Cette impression cache une réalité : on ne connaît pas encore le champ des possibles de cette nouvelle ère informatique, car on doit encore déterminer les problèmes où ces machines sont les plus pertinentes.

« Notre tâche est aujourd’hui de savoir dans quels domaines et à quel niveau de son développement (puissance en qubit, ndlr) l’informatique quantique supplante l’informatique classique », explique Mme Riel.

« Pour l’apprentissage machine, on prévoit que l’avantage quantique sera atteint dès 2023, mais nous ne savons pas encore sur quels types de problèmes », poursuit la scientifique.

Car l’informatique quantique a des limites. Si le calcul est potentiellement incroyablement rapide – des années de calcul se transforment en jours ! – ces engins qui sont toujours pilotés par des machines classiques ont des faiblesses : la bande passante et la vitesse des accès à la mémoire.

Ce sont des structures complexes qui ne peuvent pas gérer un gros volume de données.

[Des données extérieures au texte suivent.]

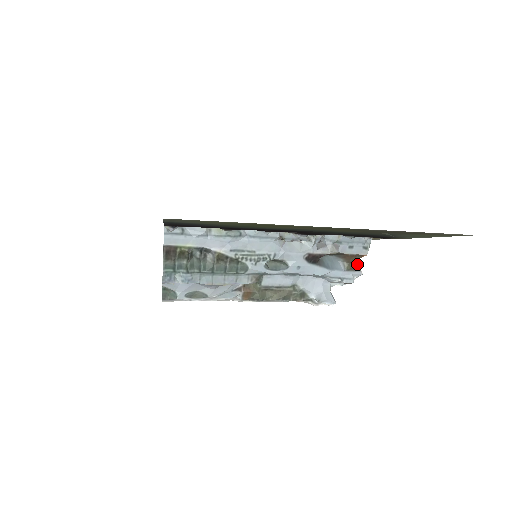
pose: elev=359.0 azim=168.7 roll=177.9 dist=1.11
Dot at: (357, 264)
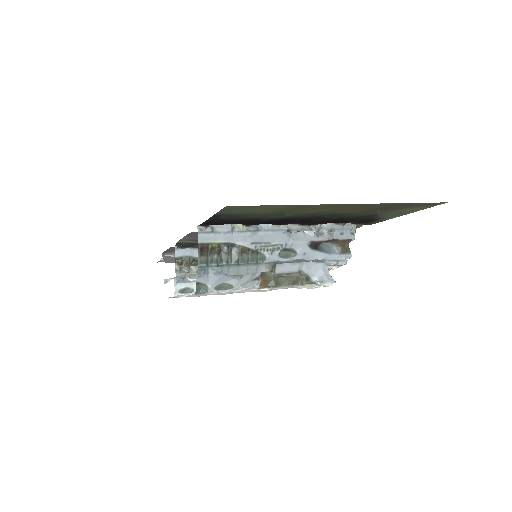
Dot at: (348, 248)
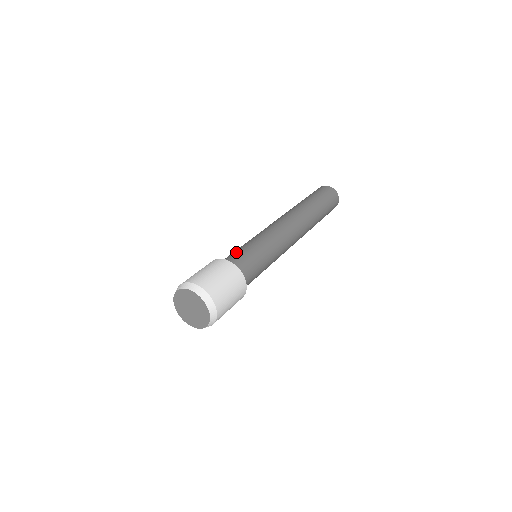
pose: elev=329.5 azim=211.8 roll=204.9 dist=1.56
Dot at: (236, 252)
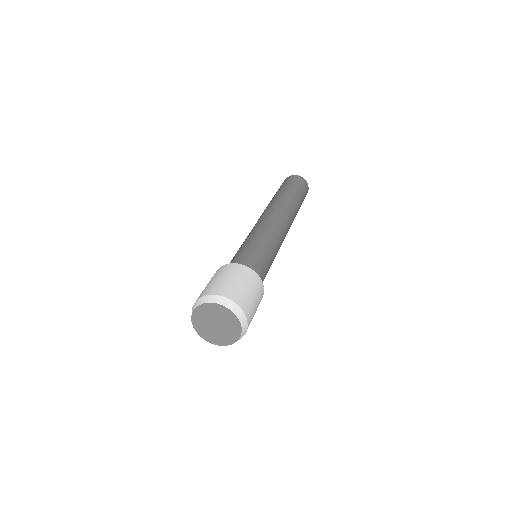
Dot at: (255, 257)
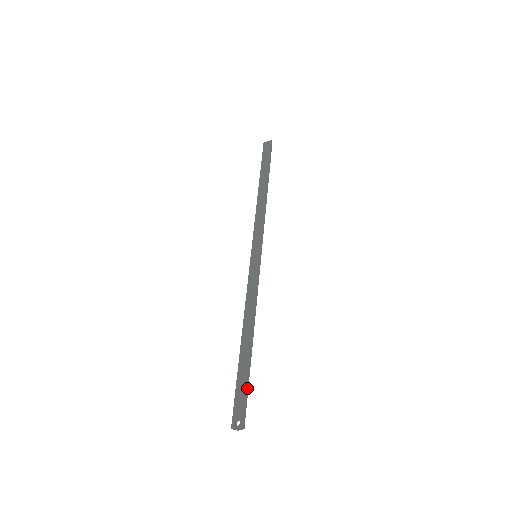
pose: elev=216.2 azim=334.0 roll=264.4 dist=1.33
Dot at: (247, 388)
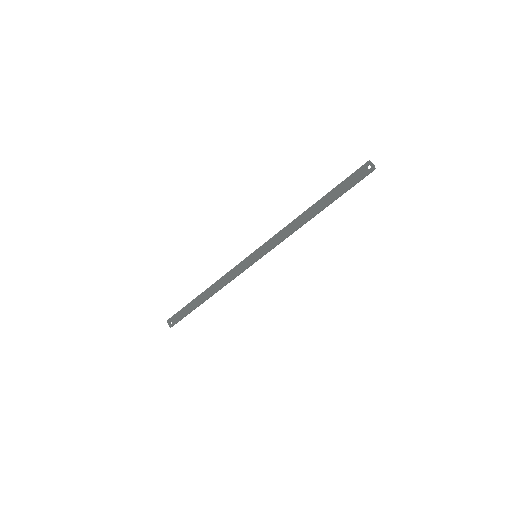
Dot at: occluded
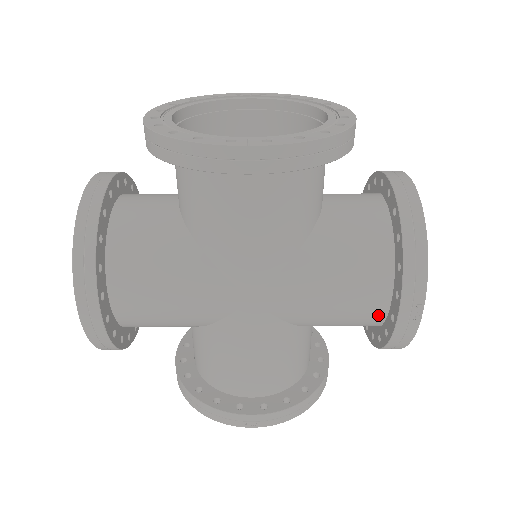
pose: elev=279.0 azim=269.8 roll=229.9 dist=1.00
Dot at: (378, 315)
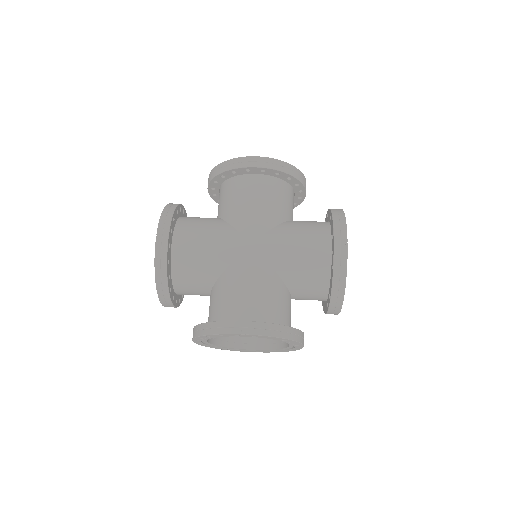
Dot at: (326, 261)
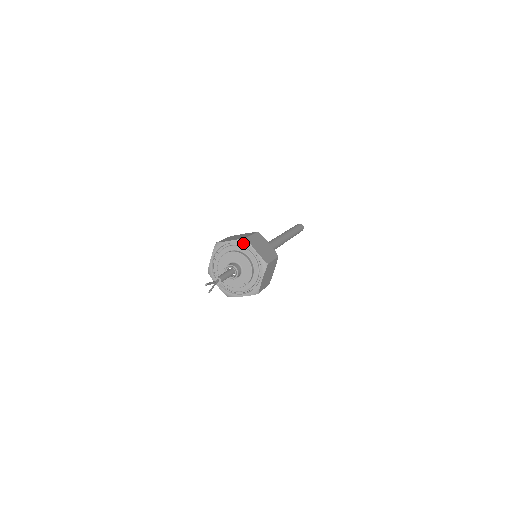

Ce qui conforte l’idée que le quantique sera complémentaire de l’informatique traditionnelle.

« Nous nous orientons vers des résolutions hybrides pour les problèmes en les ‘’coupant’’ en sous-problèmes plus petits. À l’informatique classique, les gros problèmes à résolution simple (les GPU et leur puissance de calcul parallèle sont par exemple très indiqués dans ce cas, ndlr), au quantique des problèmes plus compliqués, mais au volume de données plus petit ».

Ces limites et ces incertitudes étant posées, des géants de la finance, comme Goldman Sachs, de la chimie, de l’informatique ou de la médecine sont dans les starting-blocks. Car les promesses opérationnelles de ces systèmes, même balbutiants, donnent le tournis.

Ainsi en 2017, un problème de chimie qui prenait 45 jours de calcul à un système de calculateur classique n’a pris que neuve heures à un système quantique. Un taux d’accélération de x120 prenant en compte non seulement le processeur en lui-même, mais aussi les avancées logicielles (algorithmes, interface Qiskit, etc.).

À peine bourgeonnant, l’ordinateur quantique a mis une belle raclée à son grand frère de puces de silicium. Laissant présager un énorme uppercut en 2025 lorsque « l’avantage quantique » deviendra une réalité… Si les plans d’IBM se déroulent sans accros.